Mam również dokładne pytania:
1: Czym różni się (poza światłem) 50 1.4 od 1.8?
2: Lepiej wydać 400zł na 1.8 czy "dozbierać" na 1.4?
3: Jak do tych 50-ek ma się 85 2.8
4: Który z tych obiektywów będzie wydajniejszy do portretów i zdjęć np. na przedstawieniach teatralnych?
5: Czy to prawda, że lepiej kupić 50 1.8, ponieważ jest tańsza, a jasności 1.4 i tak żadko się używa?

Z góry dziękuję, pozdrawiam i życzę wszystkim Wesołych Świat. :nauseated_face:

18 ODPOW. 18
profile.country.en_GB.title
Michal.
Poszukiwacz

Podstawowa różnica z tych szkiełek to to że 1.4 pokrywa FF, a 1.8 nie
Do portretów wolałbym 85, ale do teatru to zdecydowanie 50 którąś, różnica w świetle (między np. 1.8 a 2.8) jest na prawdę odczuwalna.

profile.country.en_GB.title
Toxek.
Początkujący

Dzieki Michał :c37
Czekam na więcej wypowiedzi. Chciałbym się również dowiedzieć, co sądzicie o kupowaniu obiektywów na allegro, tam, np. można kupić krótko używaną 50 1.4 za trochę ponad 700 złotych! Napewno się opłaca, ale... czy jest jakieś ale?

profile.country.PL.title
pawelszymanski6
Expert

Toxek napisał(a):

Dzieki Michał :c37
Czekam na więcej wypowiedzi. Chciałbym się również dowiedzieć, co sądzicie o kupowaniu obiektywów na allegro, tam, np. można kupić krótko używaną 50 1.4 za trochę ponad 700 złotych! Napewno się opłaca, ale... czy jest jakieś ale?

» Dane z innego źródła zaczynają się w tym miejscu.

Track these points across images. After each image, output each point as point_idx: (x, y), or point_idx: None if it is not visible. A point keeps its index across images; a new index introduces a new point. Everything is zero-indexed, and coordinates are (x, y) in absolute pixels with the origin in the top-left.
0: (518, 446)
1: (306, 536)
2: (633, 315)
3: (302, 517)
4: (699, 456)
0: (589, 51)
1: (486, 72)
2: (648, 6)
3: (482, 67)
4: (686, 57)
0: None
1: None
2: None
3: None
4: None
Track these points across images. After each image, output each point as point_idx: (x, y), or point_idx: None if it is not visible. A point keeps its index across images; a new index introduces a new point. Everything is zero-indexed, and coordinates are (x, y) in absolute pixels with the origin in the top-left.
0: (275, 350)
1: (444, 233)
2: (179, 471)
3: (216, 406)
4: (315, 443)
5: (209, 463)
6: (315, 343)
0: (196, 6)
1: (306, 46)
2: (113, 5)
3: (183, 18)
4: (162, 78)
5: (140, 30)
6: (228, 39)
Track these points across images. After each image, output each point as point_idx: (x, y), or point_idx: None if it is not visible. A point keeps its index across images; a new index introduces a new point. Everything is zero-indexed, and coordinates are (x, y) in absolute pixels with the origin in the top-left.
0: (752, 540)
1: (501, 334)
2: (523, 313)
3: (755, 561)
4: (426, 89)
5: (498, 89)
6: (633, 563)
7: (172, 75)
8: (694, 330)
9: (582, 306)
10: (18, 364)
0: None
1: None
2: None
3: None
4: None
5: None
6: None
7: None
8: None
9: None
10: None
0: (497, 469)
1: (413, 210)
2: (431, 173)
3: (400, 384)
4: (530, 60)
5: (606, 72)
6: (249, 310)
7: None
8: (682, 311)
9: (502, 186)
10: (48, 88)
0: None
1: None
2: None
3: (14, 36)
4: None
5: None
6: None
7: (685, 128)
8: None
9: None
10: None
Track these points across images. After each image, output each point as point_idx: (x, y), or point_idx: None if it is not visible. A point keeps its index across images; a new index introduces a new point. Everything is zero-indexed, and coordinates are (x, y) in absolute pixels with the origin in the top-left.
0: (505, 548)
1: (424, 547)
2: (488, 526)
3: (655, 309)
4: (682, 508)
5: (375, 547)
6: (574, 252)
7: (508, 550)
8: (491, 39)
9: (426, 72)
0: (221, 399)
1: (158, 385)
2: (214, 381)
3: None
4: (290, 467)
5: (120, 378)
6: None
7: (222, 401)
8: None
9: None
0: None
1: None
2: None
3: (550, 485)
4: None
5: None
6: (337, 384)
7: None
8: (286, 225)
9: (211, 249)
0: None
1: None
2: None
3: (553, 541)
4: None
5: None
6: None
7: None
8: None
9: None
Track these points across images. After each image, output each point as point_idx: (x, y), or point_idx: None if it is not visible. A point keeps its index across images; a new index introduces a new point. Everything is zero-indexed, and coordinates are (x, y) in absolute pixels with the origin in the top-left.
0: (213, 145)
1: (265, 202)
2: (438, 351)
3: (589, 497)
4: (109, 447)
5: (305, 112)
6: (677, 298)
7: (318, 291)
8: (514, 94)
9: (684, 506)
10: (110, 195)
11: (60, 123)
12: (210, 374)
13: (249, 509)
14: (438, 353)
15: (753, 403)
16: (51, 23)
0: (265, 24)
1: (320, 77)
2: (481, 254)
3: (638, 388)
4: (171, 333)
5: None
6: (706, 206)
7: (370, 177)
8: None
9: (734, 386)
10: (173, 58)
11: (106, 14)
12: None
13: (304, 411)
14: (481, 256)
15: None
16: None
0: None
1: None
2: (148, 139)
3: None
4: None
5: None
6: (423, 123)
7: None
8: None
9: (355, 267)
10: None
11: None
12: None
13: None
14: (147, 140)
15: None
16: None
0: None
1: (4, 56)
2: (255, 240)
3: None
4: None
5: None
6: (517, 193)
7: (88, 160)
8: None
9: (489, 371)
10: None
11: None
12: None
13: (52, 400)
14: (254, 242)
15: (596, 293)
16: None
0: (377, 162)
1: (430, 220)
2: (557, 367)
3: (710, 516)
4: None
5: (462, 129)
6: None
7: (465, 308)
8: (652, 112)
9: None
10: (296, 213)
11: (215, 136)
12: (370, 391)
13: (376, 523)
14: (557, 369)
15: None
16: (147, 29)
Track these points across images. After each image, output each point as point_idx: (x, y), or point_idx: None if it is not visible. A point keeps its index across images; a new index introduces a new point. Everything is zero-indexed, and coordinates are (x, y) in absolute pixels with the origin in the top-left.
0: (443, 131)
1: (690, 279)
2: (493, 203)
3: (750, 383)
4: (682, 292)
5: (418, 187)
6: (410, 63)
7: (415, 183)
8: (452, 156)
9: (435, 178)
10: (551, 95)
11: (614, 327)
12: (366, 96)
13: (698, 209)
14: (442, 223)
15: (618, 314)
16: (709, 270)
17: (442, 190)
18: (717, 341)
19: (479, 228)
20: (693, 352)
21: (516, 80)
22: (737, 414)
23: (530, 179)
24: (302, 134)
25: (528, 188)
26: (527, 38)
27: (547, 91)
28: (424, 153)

gdzie Ty tak tanio 50-tkę widziałeś? chyba maf 1,7, a nie sal 1,4...

profile.country.en_GB.title
Toxek.
Początkujący

Widziałem. Akurat na to patrzyłem się aż za długo na allegro. Pozatym to nie jest odpowiedź na moje pytanie... :c9

profile.country.PL.title
pawelszymanski6
Expert

Toxek napisał(a):

Widziałem. Akurat na to patrzyłem się aż za długo na allegro. Pozatym to nie jest odpowiedź na moje pytanie... :c9


w takim razie odpowiadając na Twoje pytania
1) 1,4 jest na ff jest zdecydowanie lepiej wykonana moim zdaniem produkuje ładniejszy obrazek i jeśli mógłbyś kupić sal 50/1,4 (nie maf 50/1,4 ver 1) za 700zł to nawet nie ma nad czym się zastanawiać
2) patrz punkt pierwszy
3) tak samo jak 35 do 135 inne ogniskowe inna jasność taki sam plastik jak 50/1,8 produkuje całkiem ładne zdjęcia do portretów wybrałbym 85 zamiast 50-tki
4) na przedstawienie teatralne tak jak pisał Michał jaśniejsze lepsze
5) nie nie jest to prawda zajrzyj chociażby do galerii Krisa fotki co prawda ze 135-tki, a nie z 50-tki ale w znakomitej większości są na pełnej dziurze

profile.country.en_GB.title
Toxek.
Początkujący

pawelszymanski6 dzięki za odpowiedź :)
Na aukcjach naprawdę da się trafić na 50 1.4 za taką kasę :smileymrgreen:)

profile.country.PL.title
Tadeusz.O
Doradca

Dwa słowa ode mnie.
SAL50F14, za 700 zł - bardzo dobra cena, tylko czy szkiełko w 100% sprawne? :c18 Najlepiej moc odebrać osobiście i przed zakupem przetestować.
Alternatywnie 50/1,8 nie jest wcale złe (mam).
Do portretów jednak polecałbym 85mm. Nawet jak nie trafisz tanio i dobrze na alle 85/1,4 to 85/2,8 też daje radę (i pokrywa FF - jakby co - na przyszłość).
Do teatru... :c18 Taak, niby jasne szkło się przydaje, ale czy zawsze taka mała głębia ostrości będzie przydatna? Czy czasem, żeby mieś ostry 1 i 2 plan, nie trzeba będzie przymknąć?
W teatrze i tak z reguły używa się wyższych czułości.
Ale jak ciemna scena to nic nie pomoże, a jak jupitery zaświecą, to i do f/5,6 - f/8 będzie można przymknąć ;)
Dawno nie byłem w teatrze, ale na koncercie f/2,8 dawał radę (przy ISO 400-1600) i casem można nawet było przymknąć, przy rozsądnym czasie migawki.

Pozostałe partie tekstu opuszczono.